DATA PROVIDED.
[Start of section]

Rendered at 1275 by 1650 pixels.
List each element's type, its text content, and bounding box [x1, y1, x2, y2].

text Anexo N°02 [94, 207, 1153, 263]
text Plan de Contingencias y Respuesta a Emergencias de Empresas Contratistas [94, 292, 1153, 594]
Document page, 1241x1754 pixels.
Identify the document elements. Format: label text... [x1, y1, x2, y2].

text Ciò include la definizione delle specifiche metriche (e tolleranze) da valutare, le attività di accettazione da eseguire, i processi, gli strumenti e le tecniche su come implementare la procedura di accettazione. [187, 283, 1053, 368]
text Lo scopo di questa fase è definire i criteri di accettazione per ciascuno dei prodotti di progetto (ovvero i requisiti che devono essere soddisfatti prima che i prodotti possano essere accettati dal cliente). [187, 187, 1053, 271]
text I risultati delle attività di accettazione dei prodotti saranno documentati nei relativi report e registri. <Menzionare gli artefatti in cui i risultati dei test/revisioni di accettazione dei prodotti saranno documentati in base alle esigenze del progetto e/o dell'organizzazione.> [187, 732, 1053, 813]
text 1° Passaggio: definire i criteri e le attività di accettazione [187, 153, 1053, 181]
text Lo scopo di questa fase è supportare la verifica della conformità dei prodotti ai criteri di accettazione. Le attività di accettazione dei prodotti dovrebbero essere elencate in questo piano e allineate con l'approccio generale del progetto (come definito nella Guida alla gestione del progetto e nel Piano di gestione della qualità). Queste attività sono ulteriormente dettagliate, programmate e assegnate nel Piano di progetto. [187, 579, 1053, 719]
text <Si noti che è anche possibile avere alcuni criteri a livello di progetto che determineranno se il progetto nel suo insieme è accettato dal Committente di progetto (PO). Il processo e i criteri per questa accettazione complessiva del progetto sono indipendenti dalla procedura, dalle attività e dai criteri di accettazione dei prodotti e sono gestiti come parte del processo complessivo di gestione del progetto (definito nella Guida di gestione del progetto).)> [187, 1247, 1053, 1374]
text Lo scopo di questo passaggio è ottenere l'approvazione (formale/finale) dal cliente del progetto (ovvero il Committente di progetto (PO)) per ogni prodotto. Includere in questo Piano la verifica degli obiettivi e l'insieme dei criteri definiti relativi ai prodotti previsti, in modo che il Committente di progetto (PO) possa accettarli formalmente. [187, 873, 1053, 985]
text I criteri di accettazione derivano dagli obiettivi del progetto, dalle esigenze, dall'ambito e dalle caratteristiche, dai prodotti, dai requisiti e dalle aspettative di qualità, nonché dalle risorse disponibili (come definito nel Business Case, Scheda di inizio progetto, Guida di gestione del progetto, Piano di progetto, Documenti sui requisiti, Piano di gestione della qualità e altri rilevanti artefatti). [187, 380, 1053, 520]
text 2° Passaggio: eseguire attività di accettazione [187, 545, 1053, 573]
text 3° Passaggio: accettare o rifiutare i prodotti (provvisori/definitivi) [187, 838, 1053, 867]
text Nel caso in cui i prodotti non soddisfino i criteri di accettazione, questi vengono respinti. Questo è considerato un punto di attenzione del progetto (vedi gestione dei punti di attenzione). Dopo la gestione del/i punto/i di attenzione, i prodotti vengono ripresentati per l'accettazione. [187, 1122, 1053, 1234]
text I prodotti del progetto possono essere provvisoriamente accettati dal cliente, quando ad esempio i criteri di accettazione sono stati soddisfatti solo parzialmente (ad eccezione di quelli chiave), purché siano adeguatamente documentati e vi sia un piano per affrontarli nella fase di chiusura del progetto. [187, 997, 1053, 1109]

[End of section]

EXERCISE BRIEF.
Restate the records above verbatim, omitting no line.

EXPECTED OUTPUT.
Rendered at 1275 by 1650 pixels.
List each element's type, its text content, and bounding box [x1, y1, x2, y2].

text Anexo N°02 [94, 207, 1153, 263]
text Plan de Contingencias y Respuesta a Emergencias de Empresas Contratistas [94, 292, 1153, 594]
Document page, 1241x1754 pixels.
Identify the document elements. Format: label text... [x1, y1, x2, y2].

text Ciò include la definizione delle specifiche metriche (e tolleranze) da valutare, le attività di accettazione da eseguire, i processi, gli strumenti e le tecniche su come implementare la procedura di accettazione. [187, 283, 1053, 368]
text Lo scopo di questa fase è definire i criteri di accettazione per ciascuno dei prodotti di progetto (ovvero i requisiti che devono essere soddisfatti prima che i prodotti possano essere accettati dal cliente). [187, 187, 1053, 271]
text I risultati delle attività di accettazione dei prodotti saranno documentati nei relativi report e registri. <Menzionare gli artefatti in cui i risultati dei test/revisioni di accettazione dei prodotti saranno documentati in base alle esigenze del progetto e/o dell'organizzazione.> [187, 732, 1053, 813]
text 1° Passaggio: definire i criteri e le attività di accettazione [187, 153, 1053, 181]
text Lo scopo di questa fase è supportare la verifica della conformità dei prodotti ai criteri di accettazione. Le attività di accettazione dei prodotti dovrebbero essere elencate in questo piano e allineate con l'approccio generale del progetto (come definito nella Guida alla gestione del progetto e nel Piano di gestione della qualità). Queste attività sono ulteriormente dettagliate, programmate e assegnate nel Piano di progetto. [187, 579, 1053, 719]
text <Si noti che è anche possibile avere alcuni criteri a livello di progetto che determineranno se il progetto nel suo insieme è accettato dal Committente di progetto (PO). Il processo e i criteri per questa accettazione complessiva del progetto sono indipendenti dalla procedura, dalle attività e dai criteri di accettazione dei prodotti e sono gestiti come parte del processo complessivo di gestione del progetto (definito nella Guida di gestione del progetto).)> [187, 1247, 1053, 1374]
text Lo scopo di questo passaggio è ottenere l'approvazione (formale/finale) dal cliente del progetto (ovvero il Committente di progetto (PO)) per ogni prodotto. Includere in questo Piano la verifica degli obiettivi e l'insieme dei criteri definiti relativi ai prodotti previsti, in modo che il Committente di progetto (PO) possa accettarli formalmente. [187, 873, 1053, 985]
text I criteri di accettazione derivano dagli obiettivi del progetto, dalle esigenze, dall'ambito e dalle caratteristiche, dai prodotti, dai requisiti e dalle aspettative di qualità, nonché dalle risorse disponibili (come definito nel Business Case, Scheda di inizio progetto, Guida di gestione del progetto, Piano di progetto, Documenti sui requisiti, Piano di gestione della qualità e altri rilevanti artefatti). [187, 380, 1053, 520]
text 2° Passaggio: eseguire attività di accettazione [187, 545, 1053, 573]
text 3° Passaggio: accettare o rifiutare i prodotti (provvisori/definitivi) [187, 838, 1053, 867]
text Nel caso in cui i prodotti non soddisfino i criteri di accettazione, questi vengono respinti. Questo è considerato un punto di attenzione del progetto (vedi gestione dei punti di attenzione). Dopo la gestione del/i punto/i di attenzione, i prodotti vengono ripresentati per l'accettazione. [187, 1122, 1053, 1234]
text I prodotti del progetto possono essere provvisoriamente accettati dal cliente, quando ad esempio i criteri di accettazione sono stati soddisfatti solo parzialmente (ad eccezione di quelli chiave), purché siano adeguatamente documentati e vi sia un piano per affrontarli nella fase di chiusura del progetto. [187, 997, 1053, 1109]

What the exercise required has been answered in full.